PROVIDED ENTRIES START
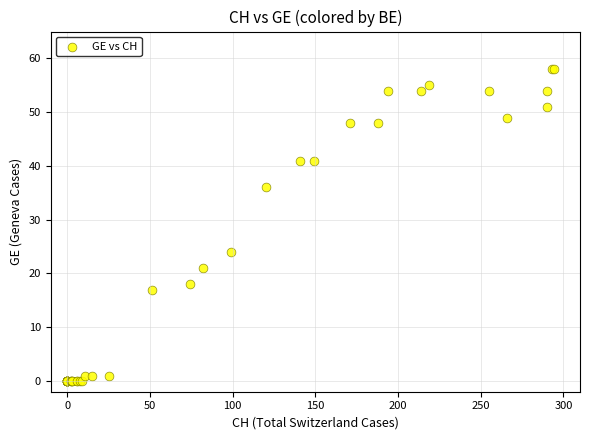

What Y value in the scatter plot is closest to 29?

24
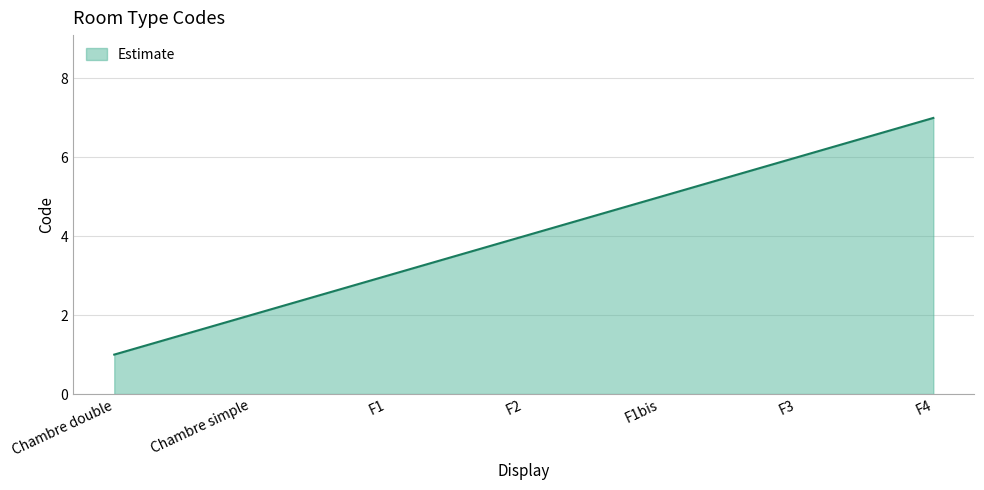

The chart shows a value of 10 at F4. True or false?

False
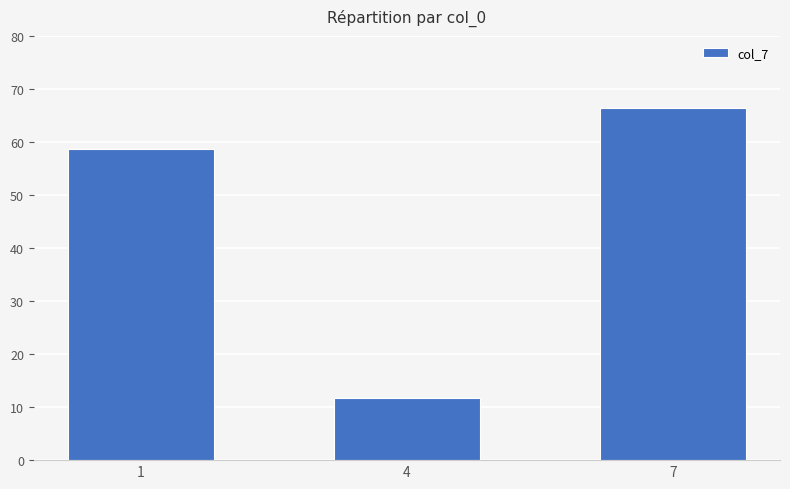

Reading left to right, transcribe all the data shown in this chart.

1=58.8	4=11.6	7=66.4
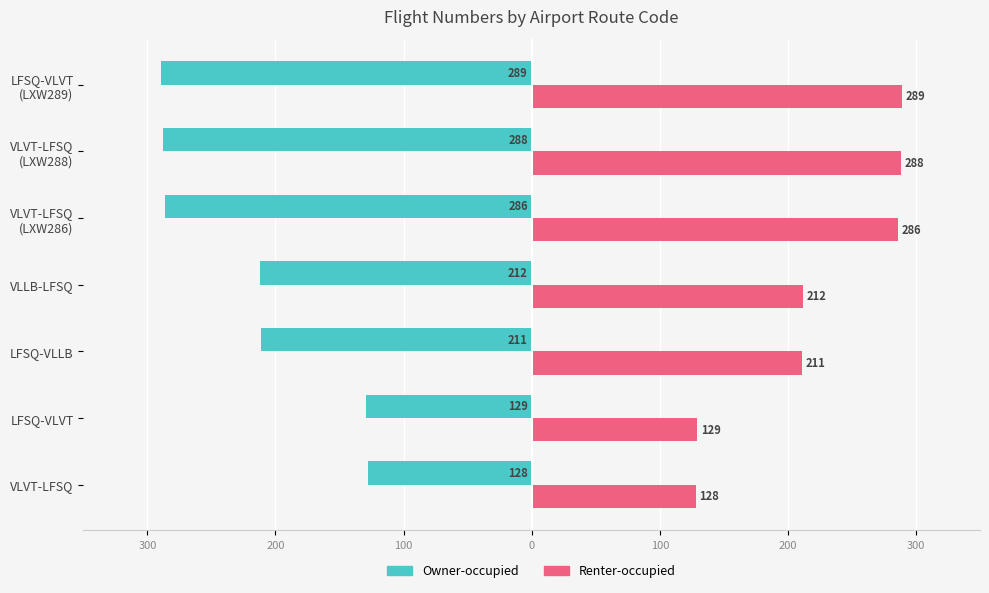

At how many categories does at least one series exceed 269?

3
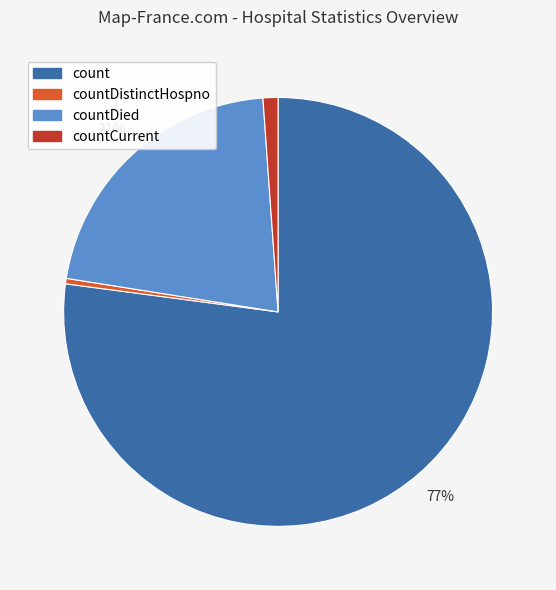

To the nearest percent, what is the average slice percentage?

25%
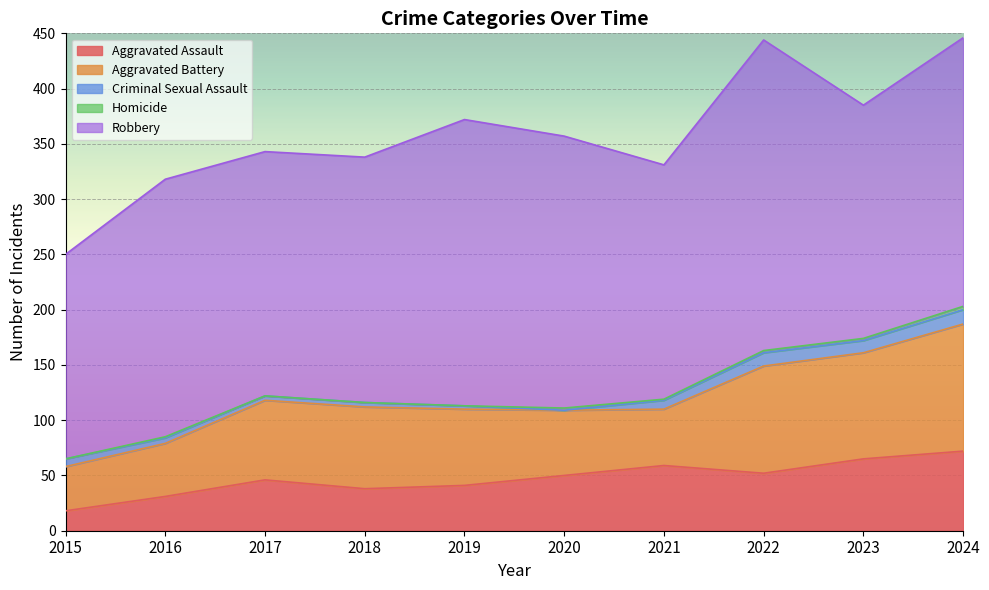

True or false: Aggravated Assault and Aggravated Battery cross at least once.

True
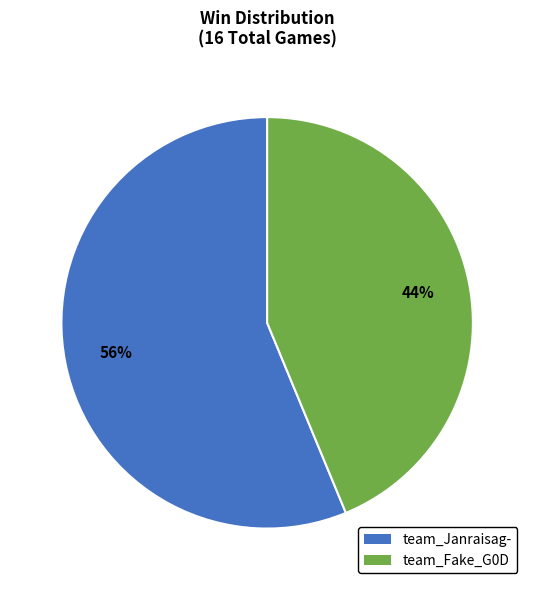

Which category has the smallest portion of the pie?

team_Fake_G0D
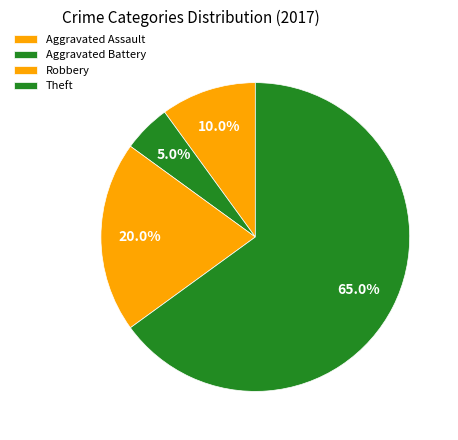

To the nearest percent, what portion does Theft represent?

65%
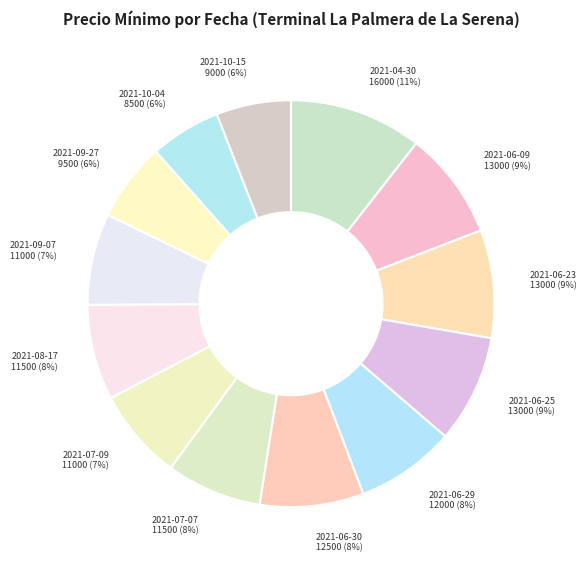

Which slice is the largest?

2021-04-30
PROVIDED ENTRIES END
# [EXERCISE]
Retype all the items above word for word, leaving out the pictures.

# [RESPONSE TO THE EXERCISE]
What Y value in the scatter plot is closest to 29?

24

The chart shows a value of 10 at F4. True or false?

False

Reading left to right, transcribe all the data shown in this chart.

1=58.8	4=11.6	7=66.4

At how many categories does at least one series exceed 269?

3

To the nearest percent, what is the average slice percentage?

25%

True or false: Aggravated Assault and Aggravated Battery cross at least once.

True

Which category has the smallest portion of the pie?

team_Fake_G0D

To the nearest percent, what portion does Theft represent?

65%

Which slice is the largest?

2021-04-30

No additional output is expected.